On Thu, Jan 14, 2016 at 10:36:07AM +0000, Li, Liang Z wrote:
Correct something. The actual parameter for QEMU in our test case is: 'qemu-systerm-x86_64 -enable-kvm -smp 20 -m 2048 -no-acpi -monitor stdio -drive file=/mnt/centos6u6.qcow, if=none, id=foo -device virtio-blk-
pci, drive=foo'
if there is no virtio-blk device: ' qemu-systerm-x86_64 -enable-kvm -smp 20 -m 2048 -no-acpi -monitor stdio -drive file=/mnt/centos6u6.qcow',
guest can boot successfully.
It seems something wrong which make the virtio-blk work incorrectly.
Liang
Subject: about the 'mptable' issue
Hi Kevin,
We just found when starting QEMU with the '-smp 20 -no-acpi' option, the centos6.6 or rhel 7.2 guest failed to boot. By debugging, I found it's your seabios patch, the commit id '9ee2e26255661a' caused the
failure.
I don't know what issue your patch tried to fix, assuming it's the right fix, should we add some prompt to prevent users from using such
an option?
Crash the guest is not a good choice.
Liang
The problem is that the mptable can grow too large to be stored in the 0xf0000-0x100000 region of memory. SeaBIOS allocates 2048 bytes for bios tables and other critical internal storage in that range - it will not allow the mptable to consume more than 600 bytes of that storage (patch 9ee2e262). If the code allows the mptable to grow unbounded then other critical allocations can fail with undesirable results.

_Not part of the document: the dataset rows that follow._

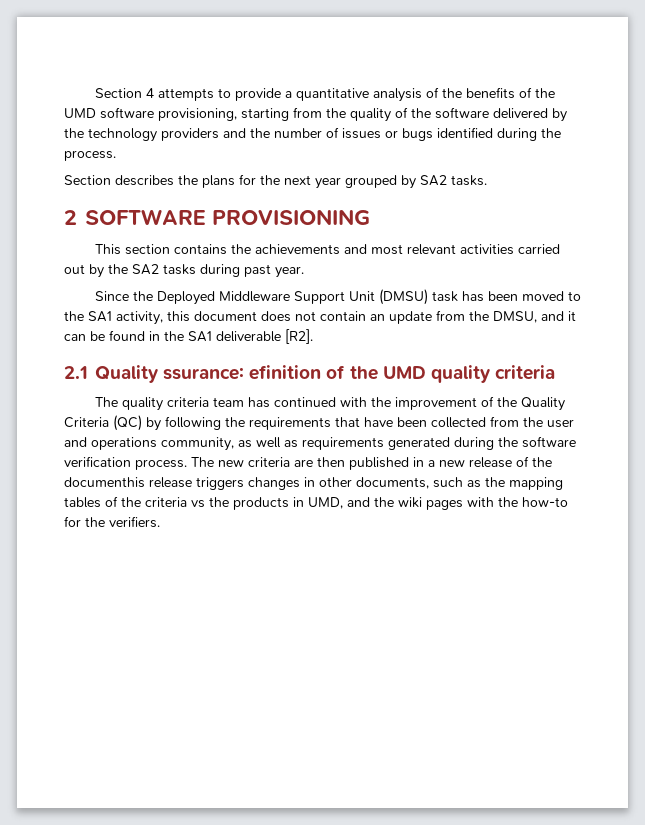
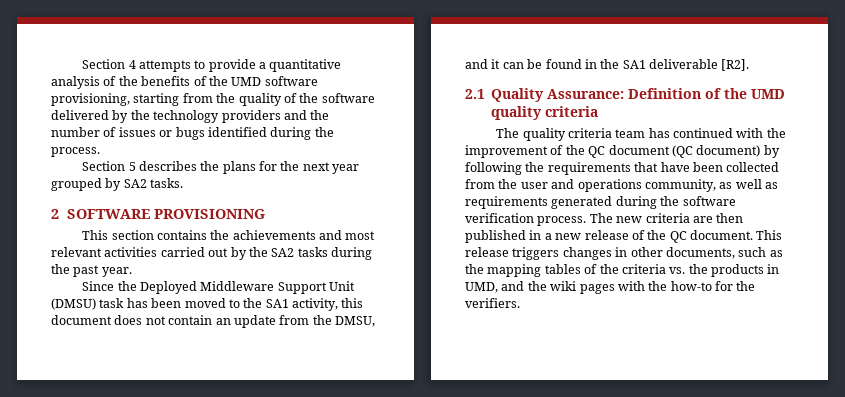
(111, 180) none -> [128,162,136,171] 5
(240, 270) none -> [51,264,70,274] the
[163,365,322,380] ssurance: efinition -> [547,88,702,99] Assurance: Definition
[520,397,565,411] [64,415,142,431] Quality Criteria (QC) -> [588,145,761,158] QC document (QC document)
[64,477,145,488] documenthis -> [669,230,783,243] QC document. This
[191,500,205,508] vs -> [669,267,686,274] vs.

It is possible to allocate the mptable in memory above the first 1meg where the mptable size could be unbounded, but that causes Linux versions earlier than v2.6.30 to crash.
It is unlikely that virtio-blk has any impact on this issue - the additional device probably just caused the mptable to slightly exceed 600 bytes.

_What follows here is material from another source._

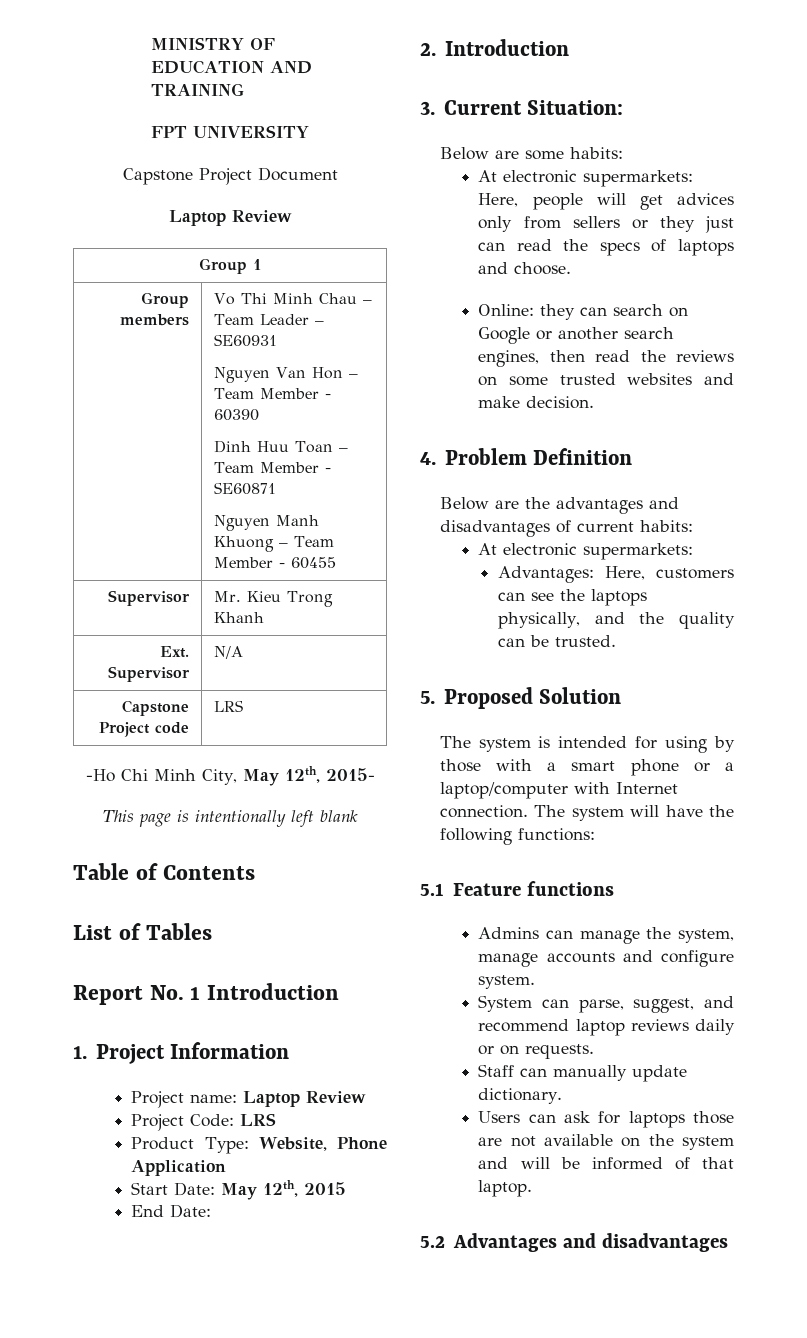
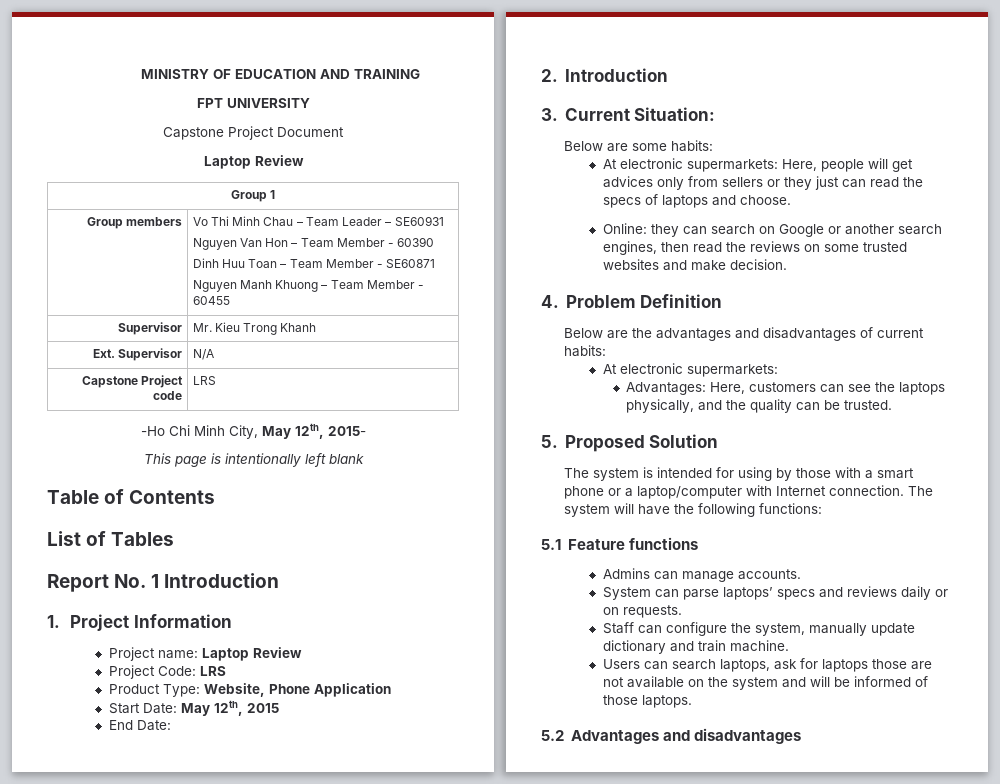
[646,927,734,943] [478,950,734,967] [478,975,536,989] [478,995,734,1013] [478,1019,625,1036] the system, manage accounts and configure system. // System can parse, suggest, and recommend laptop -> [737,569,801,580] [602,587,843,600] accounts. // System can parse laptops’ specs and
[553,1065,688,1082] [478,1088,563,1104] manually update dictionary. -> [665,622,915,636] [602,640,789,654] configure the system, manually update dictionary and train machine.
(556, 1118) none -> [671,659,770,672] search laptops,
[702,1157,734,1169] [478,1180,533,1197] that laptop. -> [602,695,692,708] those laptops.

It is unlikely that the lack of the mptable is directly causing a Linux crash - more likely is that with neither an mptable nor an acpi table there is insufficient information for Linux to enumerate the machine's hardware.
My initial reaction is to avoid -no-acpi on machines with 20+ cpus. Is there a reason to turn acpi off?
-Kevin
Thanks for your expiation. There no strong reason for this. Our QA team reported this bug, you know, for QA, they will test all the case.
Do you think it's reasonable to prevent user from using '-no-acpi' with 20+ cpus?
Liang